SUMMARY OF THE INVENTION
According to the present invention, the effectiveness of a therapeutic signal is enhanced by the synergistic application to a patient of multiple signals, each signal having a predetermined frequency spectrum and nonlinear frequency variation. The advantage of signals with nonlinear frequency variation is that they are far less predictable by the body and thus, provide more effective treatment.
According to the invention, multiple frequency bands with nonlinear frequency variation are combined to enhance the effectiveness of therapy delivered by an infrasonic transducer or other delivery mechanism.
In a preferred embodiment, a first signal in the range of 8.5 to 13.8 Hz is combined with a second lower frequency signal in the range of 1.4 and 2.9 Hz. When specific high frequency signals in the 1-2 kHz. range are combined with a low frequency signal, either a 8.5-13.8 Hz. signal or the combined signal described above, the composite signal becomes very effective. For this reason, the combination of audible bands and infrasonic bands is often highly effective at relieving pain and accelerating recovery where just the alpha infusion provides little benefit to the patient.

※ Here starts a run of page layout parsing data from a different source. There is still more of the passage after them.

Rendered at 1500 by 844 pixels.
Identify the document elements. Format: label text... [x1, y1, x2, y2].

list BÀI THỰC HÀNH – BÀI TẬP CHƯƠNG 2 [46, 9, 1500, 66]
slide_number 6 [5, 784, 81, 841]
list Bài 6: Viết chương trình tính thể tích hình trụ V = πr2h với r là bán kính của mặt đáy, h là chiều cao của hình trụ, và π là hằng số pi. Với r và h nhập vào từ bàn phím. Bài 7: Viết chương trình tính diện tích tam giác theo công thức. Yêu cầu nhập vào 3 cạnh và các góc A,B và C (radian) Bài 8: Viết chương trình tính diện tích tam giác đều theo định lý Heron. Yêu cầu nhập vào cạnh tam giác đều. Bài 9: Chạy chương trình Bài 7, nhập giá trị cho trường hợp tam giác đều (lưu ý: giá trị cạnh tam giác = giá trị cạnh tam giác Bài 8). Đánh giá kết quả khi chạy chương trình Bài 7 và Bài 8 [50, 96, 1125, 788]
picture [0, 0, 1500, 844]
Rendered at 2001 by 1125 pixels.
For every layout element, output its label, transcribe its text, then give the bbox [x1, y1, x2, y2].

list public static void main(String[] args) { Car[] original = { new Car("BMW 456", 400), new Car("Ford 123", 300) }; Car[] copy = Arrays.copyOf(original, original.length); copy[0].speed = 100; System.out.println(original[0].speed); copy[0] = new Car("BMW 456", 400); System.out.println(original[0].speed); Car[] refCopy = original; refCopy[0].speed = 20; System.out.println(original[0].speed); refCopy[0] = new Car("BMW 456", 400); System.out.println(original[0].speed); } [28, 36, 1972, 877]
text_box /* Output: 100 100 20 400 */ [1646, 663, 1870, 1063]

A second benefit of adding a high frequency signal with nonlinear frequency variation to a low frequency signal with nonlinear frequency variation is that the composite signal varies unpredictably so that the body has no way of predicting the low frequency signal and filtering it out. This substantially increases the induction of the low frequency signal into the body rhythms of the patient.

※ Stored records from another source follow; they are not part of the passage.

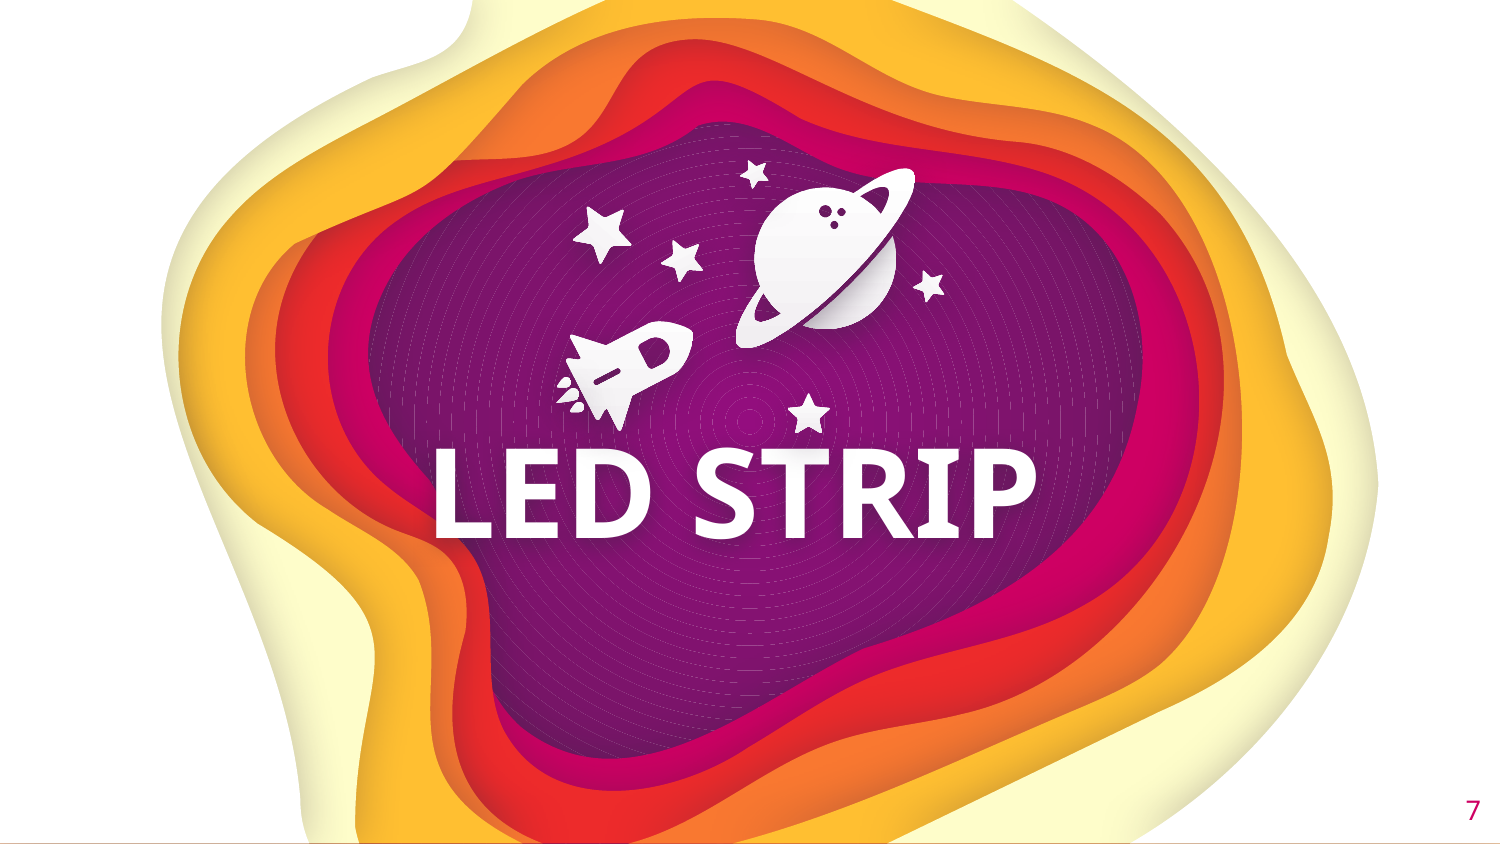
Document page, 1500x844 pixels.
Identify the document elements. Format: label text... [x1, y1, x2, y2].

title LED STRIP [394, 433, 1106, 563]
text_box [562, 309, 682, 429]
text_box [661, 240, 703, 282]
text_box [735, 168, 916, 349]
text_box [747, 160, 756, 166]
slide_number 7 [1391, 779, 1482, 844]
text_box [573, 206, 632, 264]
text_box [921, 270, 945, 303]
text_box [787, 393, 830, 434]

In another aspect of the invention, a therapeutic signal produced by a healer is filtered to remove all frequencies outside of a desired frequency band. In many cultures during healing rituals, healers use their voices or other sounds such as infrasonic sounds produced by their trembling hands to facilitate healing. The benefit of using a healer's signal over a synthesized signal is that the healer's signal may be more effective for some patients at relieving pain and accelerating recovery. The advantage of a filtered signal is that signals of specific frequency range are more effective than signals that cover a range of frequency bands. Thus, combining the healer's sounds with the specific frequency bandwidth of filtered technology, as disclosed herein, provides a signal that may be more effective than either a computer generated signal or the healer's recorded unfiltered signal.
The auditory signal may comprise emotionally evocative material and may be targeted specifically at known emotional disturbances like grief, depression, betrayal, or retribution. This targeted application of the auditory signal may enhance effectiveness by affecting the human levels of consciousness while the infrasonic signals activate cellular and sub-cellular responses. This programming can be spoken or played from an audio or video recording. Since buried emotions are often at the core of chronic illness and delayed healing, and can otherwise adversely affect quality of life, adding an emotionally evocative signal to infrasound therapy can be useful to facilitate healing.

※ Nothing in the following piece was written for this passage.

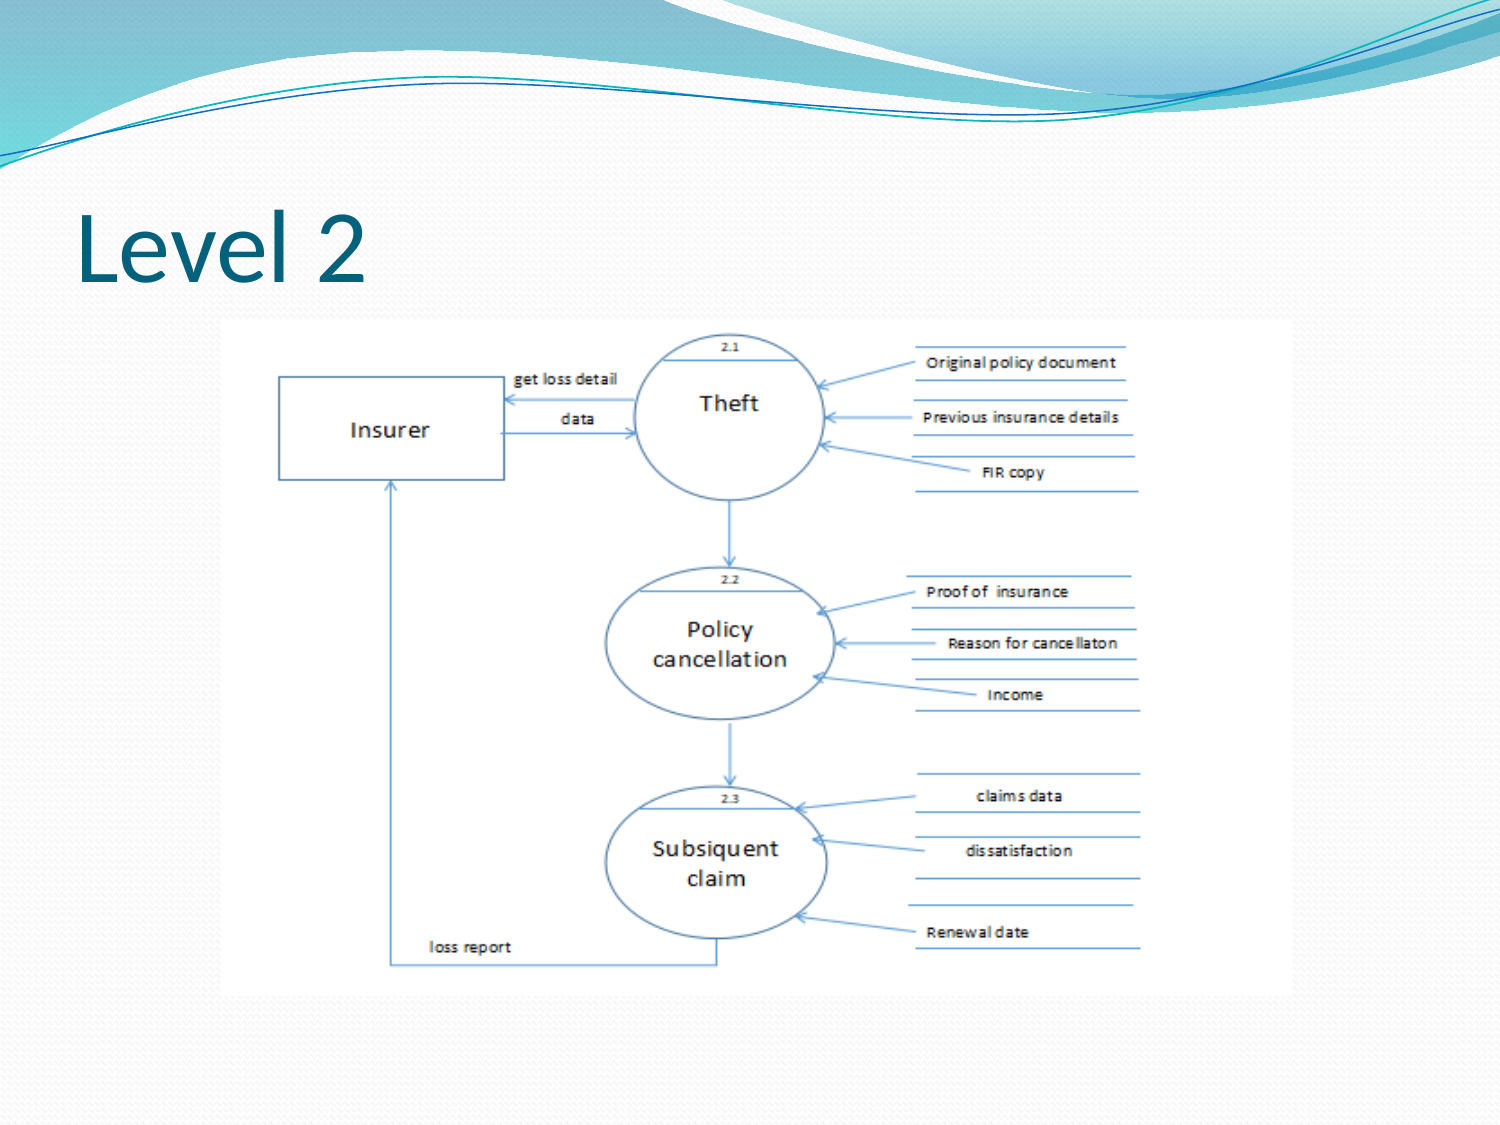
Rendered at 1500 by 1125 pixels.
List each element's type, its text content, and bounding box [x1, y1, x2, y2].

title Level 2 [75, 115, 1425, 303]
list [221, 320, 1292, 996]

In another aspect of the invention, signal peaks of an infrasonic signal are scaled without the introduction of frequencies outside the desired frequency ranges. The scaling technique disclosed herein maintains effectiveness of the therapeutic signal and improves its versatility with therapeutic signal delivery equipment. Maximum transducer displacement is reduced, increasing transducer life and decreasing the likelihood that the moving element will reach the ends of its displacement limits as the rubber diagraph ages and softens.